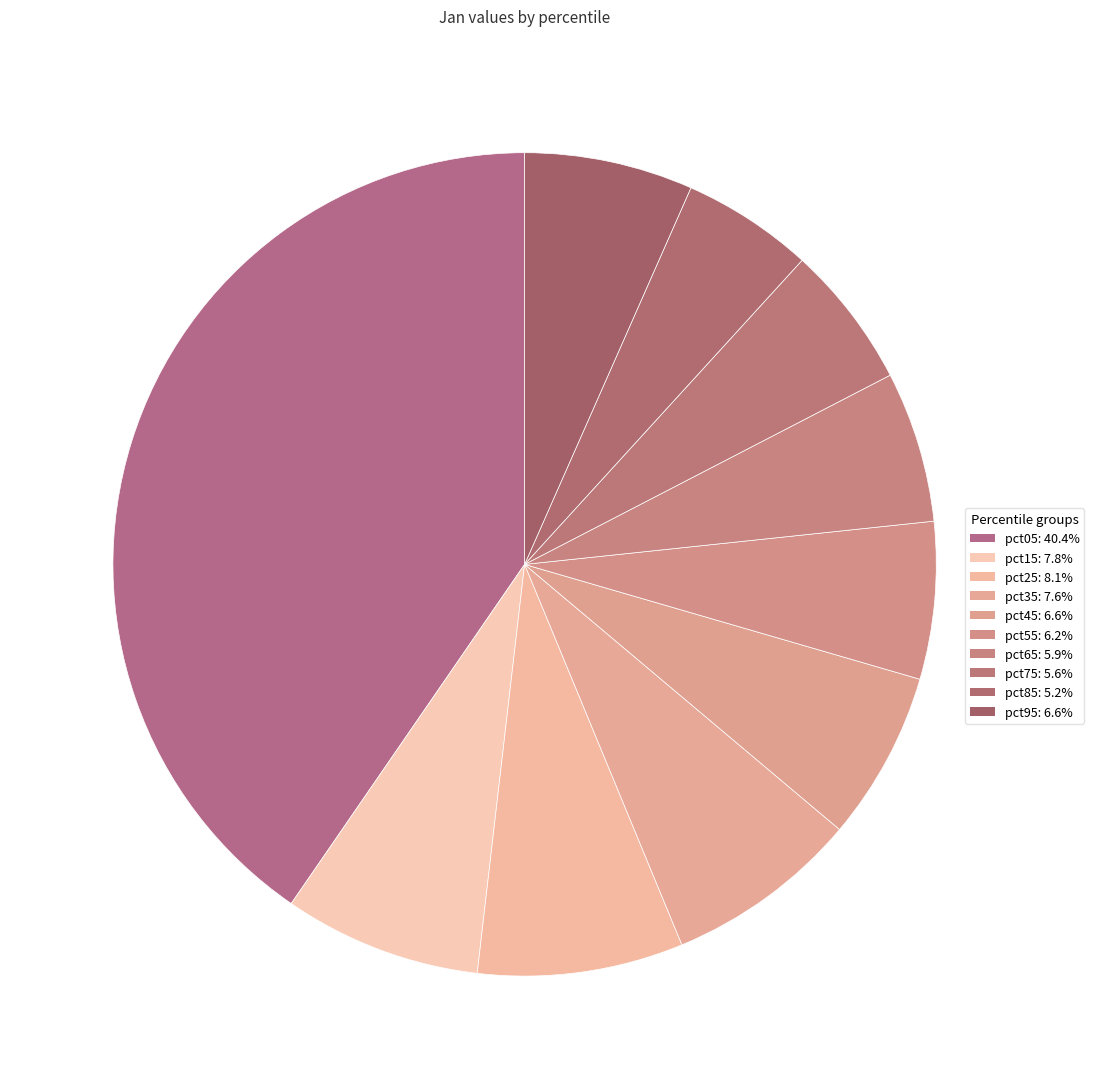

Count the number of slices in the pie.

10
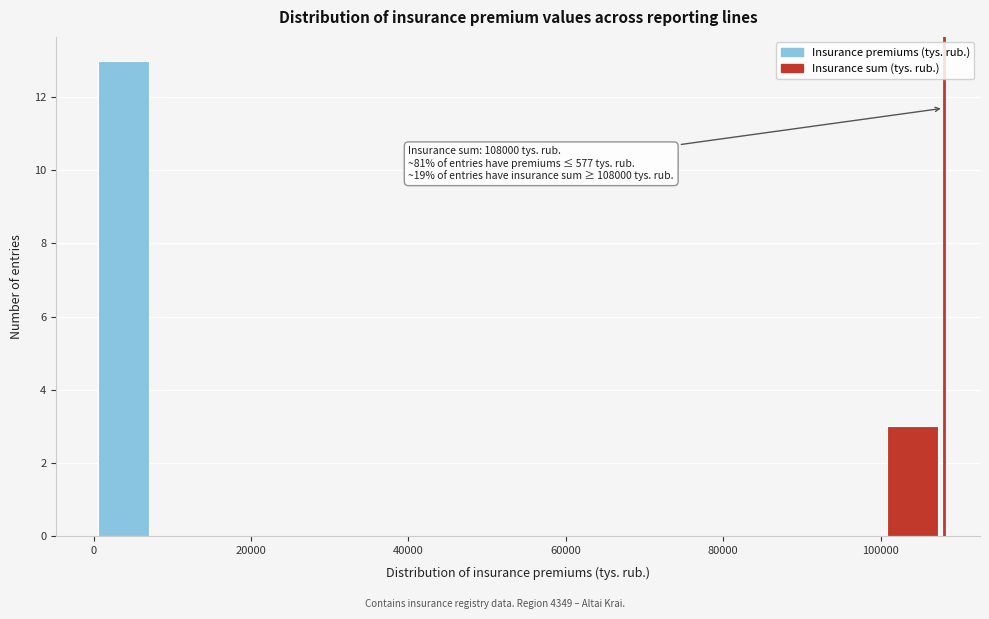

Around what value on the x-axis is the tallest bar? Give the approximate position of its centre, as read against the axis.

4000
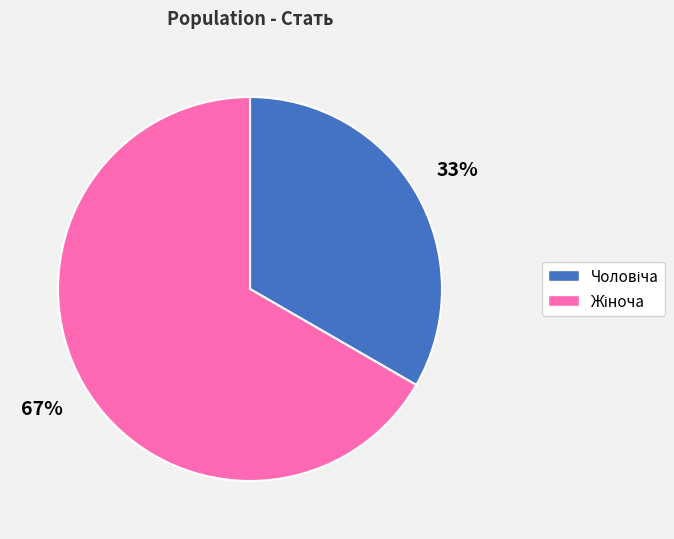

Does any single category account for the majority?

Yes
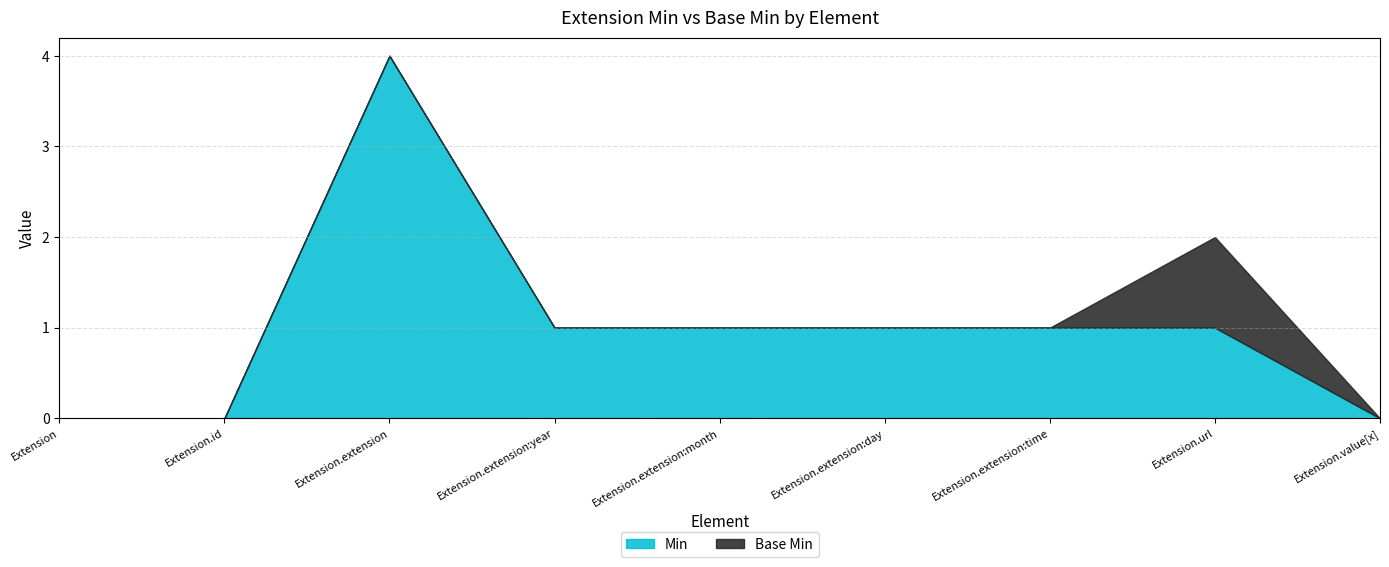

Rank the series by their maximum value, from lowest to highest.

Base Min, Min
++++++++++++++++++++
▶ **Directions**
How many lines in the records contain the word "value"? Reply with the number only.

▶ **Solution to the exercise**
2